Instruction » Retype every line from the top of the entries down to the one with "07/24/2014 06:28 AM |", both included, and skip the pictures.

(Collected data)
§
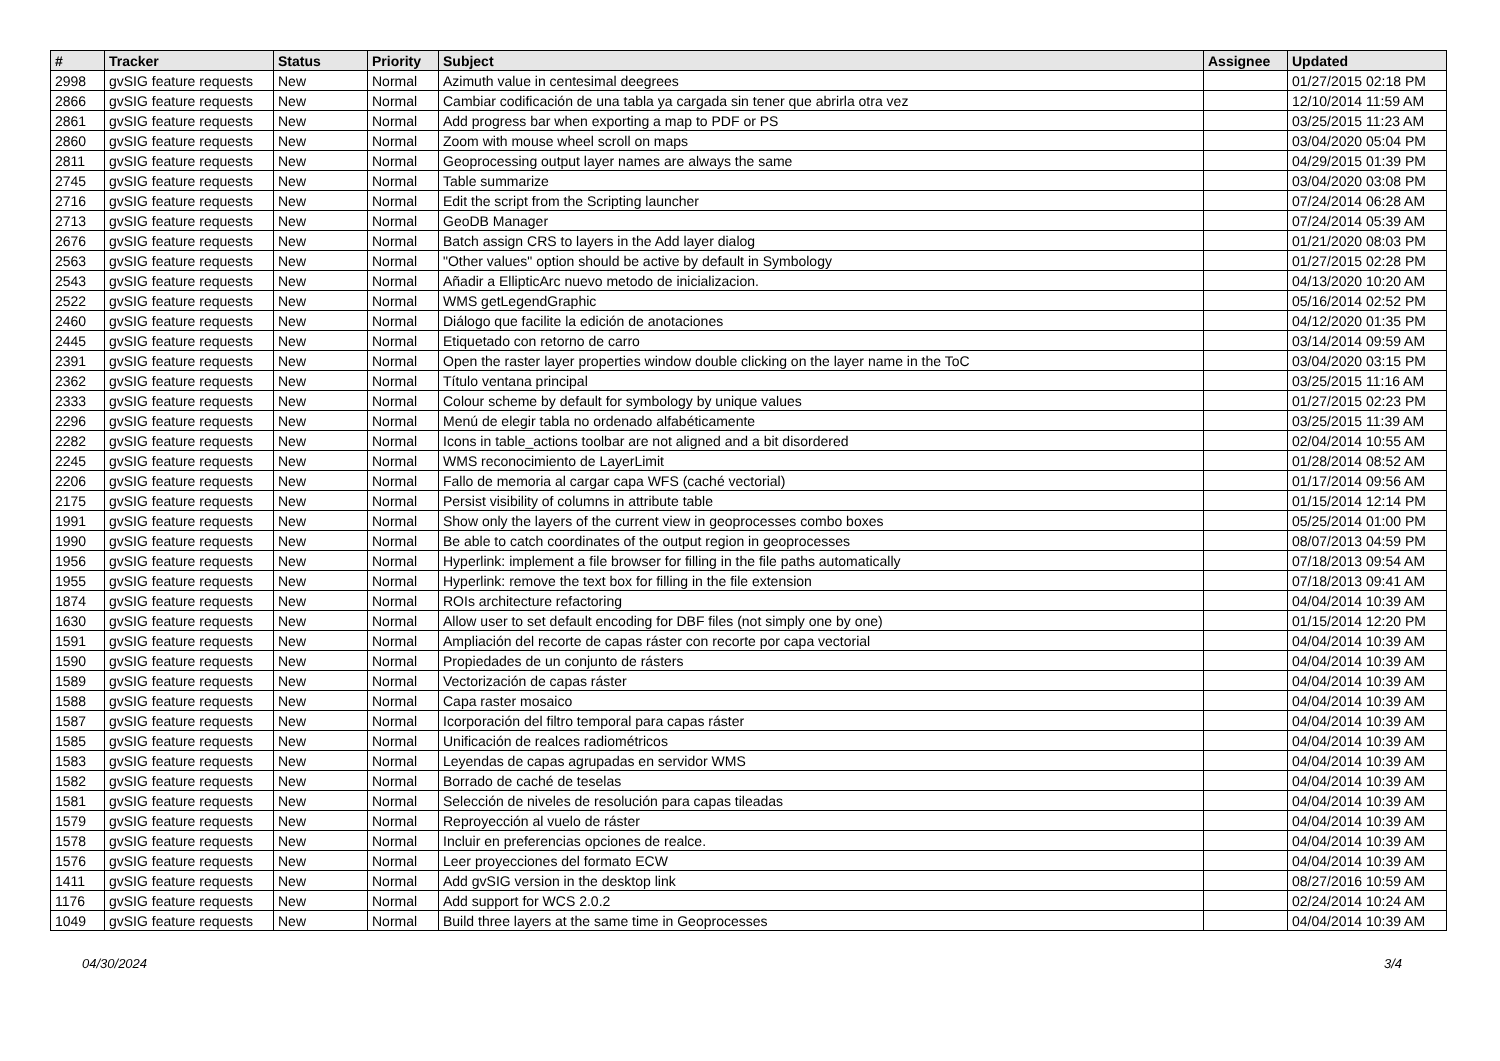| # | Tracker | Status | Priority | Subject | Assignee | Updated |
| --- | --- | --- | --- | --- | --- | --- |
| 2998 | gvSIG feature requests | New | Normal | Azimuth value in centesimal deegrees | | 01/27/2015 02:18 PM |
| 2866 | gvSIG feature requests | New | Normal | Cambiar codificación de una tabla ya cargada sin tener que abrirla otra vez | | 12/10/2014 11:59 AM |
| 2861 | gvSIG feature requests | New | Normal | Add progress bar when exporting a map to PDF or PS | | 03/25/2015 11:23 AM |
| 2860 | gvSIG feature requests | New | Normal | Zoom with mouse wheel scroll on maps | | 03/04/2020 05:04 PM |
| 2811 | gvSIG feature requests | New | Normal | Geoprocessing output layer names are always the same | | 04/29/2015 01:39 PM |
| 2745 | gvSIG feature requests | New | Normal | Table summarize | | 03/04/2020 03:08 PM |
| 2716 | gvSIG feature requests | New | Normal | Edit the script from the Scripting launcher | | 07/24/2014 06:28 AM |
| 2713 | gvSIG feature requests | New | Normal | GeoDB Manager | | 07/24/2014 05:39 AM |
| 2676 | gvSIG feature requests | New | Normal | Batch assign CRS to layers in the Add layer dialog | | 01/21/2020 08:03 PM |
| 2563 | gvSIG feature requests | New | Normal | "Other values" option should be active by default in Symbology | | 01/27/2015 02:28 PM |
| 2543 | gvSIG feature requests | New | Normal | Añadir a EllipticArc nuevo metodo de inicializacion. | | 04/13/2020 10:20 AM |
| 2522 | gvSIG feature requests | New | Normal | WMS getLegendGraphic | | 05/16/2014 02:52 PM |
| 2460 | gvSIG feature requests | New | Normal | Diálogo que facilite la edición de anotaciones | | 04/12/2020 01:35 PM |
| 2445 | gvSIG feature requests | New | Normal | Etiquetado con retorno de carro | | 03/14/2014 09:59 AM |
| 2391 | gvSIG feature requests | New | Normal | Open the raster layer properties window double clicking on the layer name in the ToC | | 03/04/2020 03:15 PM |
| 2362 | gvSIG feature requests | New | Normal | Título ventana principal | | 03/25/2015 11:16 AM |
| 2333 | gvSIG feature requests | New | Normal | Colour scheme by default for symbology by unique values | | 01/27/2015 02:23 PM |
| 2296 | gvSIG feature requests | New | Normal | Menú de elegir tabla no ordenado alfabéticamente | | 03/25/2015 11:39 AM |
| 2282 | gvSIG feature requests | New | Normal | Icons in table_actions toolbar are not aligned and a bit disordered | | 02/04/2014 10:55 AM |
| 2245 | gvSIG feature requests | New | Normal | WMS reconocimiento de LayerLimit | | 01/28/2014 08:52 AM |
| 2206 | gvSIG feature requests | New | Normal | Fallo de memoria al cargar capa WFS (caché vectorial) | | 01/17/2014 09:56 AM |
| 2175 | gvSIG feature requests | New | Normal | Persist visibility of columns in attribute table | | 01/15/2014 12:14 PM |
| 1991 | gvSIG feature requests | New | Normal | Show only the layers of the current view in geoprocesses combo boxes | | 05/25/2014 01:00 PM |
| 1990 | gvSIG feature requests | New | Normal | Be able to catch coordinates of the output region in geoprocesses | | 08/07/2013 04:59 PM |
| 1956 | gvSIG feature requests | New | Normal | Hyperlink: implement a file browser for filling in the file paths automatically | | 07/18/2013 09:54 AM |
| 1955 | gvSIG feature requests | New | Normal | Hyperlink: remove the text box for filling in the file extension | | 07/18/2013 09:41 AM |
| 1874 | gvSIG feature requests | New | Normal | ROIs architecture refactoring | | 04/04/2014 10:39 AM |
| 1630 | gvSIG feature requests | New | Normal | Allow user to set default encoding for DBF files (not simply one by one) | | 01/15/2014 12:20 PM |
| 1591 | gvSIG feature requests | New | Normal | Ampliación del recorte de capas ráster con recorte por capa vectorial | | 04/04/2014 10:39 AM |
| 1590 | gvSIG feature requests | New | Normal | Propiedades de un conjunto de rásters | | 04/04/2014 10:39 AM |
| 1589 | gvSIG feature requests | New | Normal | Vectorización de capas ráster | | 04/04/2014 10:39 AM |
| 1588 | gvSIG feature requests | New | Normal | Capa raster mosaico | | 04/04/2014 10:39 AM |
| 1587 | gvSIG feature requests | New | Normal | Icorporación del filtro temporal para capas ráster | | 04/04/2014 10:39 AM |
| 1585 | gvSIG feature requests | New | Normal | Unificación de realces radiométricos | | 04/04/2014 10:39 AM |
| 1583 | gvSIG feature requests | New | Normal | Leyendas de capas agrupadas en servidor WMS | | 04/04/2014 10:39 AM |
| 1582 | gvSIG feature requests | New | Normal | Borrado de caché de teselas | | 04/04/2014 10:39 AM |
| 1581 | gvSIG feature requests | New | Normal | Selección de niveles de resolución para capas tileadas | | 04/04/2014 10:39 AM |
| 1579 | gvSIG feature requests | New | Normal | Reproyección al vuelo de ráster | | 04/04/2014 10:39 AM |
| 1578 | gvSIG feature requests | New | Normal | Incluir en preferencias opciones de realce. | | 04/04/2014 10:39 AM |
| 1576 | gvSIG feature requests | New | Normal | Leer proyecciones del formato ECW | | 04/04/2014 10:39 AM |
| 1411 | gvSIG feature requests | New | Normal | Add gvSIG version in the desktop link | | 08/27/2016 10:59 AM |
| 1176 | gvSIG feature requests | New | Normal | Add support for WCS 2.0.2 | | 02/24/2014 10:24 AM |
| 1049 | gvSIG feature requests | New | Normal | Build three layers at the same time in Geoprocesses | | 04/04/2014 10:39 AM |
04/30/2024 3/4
§
Exercise answer »
| # | Tracker | Status | Priority | Subject | Assignee | Updated |
| --- | --- | --- | --- | --- | --- | --- |
| 2998 | gvSIG feature requests | New | Normal | Azimuth value in centesimal deegrees | | 01/27/2015 02:18 PM |
| 2866 | gvSIG feature requests | New | Normal | Cambiar codificación de una tabla ya cargada sin tener que abrirla otra vez | | 12/10/2014 11:59 AM |
| 2861 | gvSIG feature requests | New | Normal | Add progress bar when exporting a map to PDF or PS | | 03/25/2015 11:23 AM |
| 2860 | gvSIG feature requests | New | Normal | Zoom with mouse wheel scroll on maps | | 03/04/2020 05:04 PM |
| 2811 | gvSIG feature requests | New | Normal | Geoprocessing output layer names are always the same | | 04/29/2015 01:39 PM |
| 2745 | gvSIG feature requests | New | Normal | Table summarize | | 03/04/2020 03:08 PM |
| 2716 | gvSIG feature requests | New | Normal | Edit the script from the Scripting launcher | | 07/24/2014 06:28 AM |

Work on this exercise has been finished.